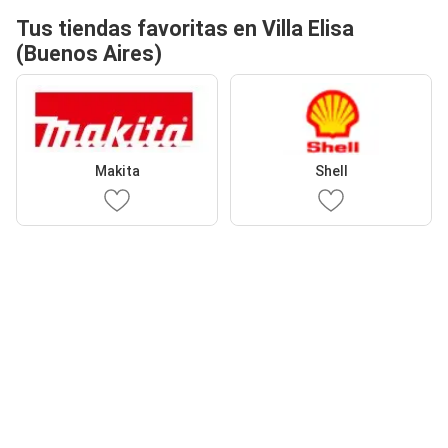
Tus tiendas favoritas en Villa Elisa
(Buenos Aires)
Makita
Shell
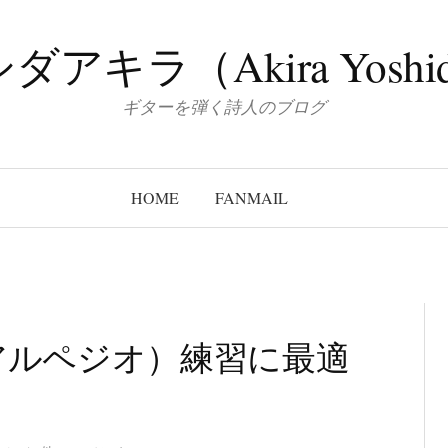
ダアキラ（Akira Yoshi
ギターを弾く詩人のブログ
HOME
FANMAIL
アルペジオ）練習に最適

**Work instruction**:
Copy, character for character, the lines from the line that holds "ダアキラ（Akira Yoshi" through the final line of the records above.

**Completed task**:
ダアキラ（Akira Yoshi
ギターを弾く詩人のブログ
HOME
FANMAIL
アルペジオ）練習に最適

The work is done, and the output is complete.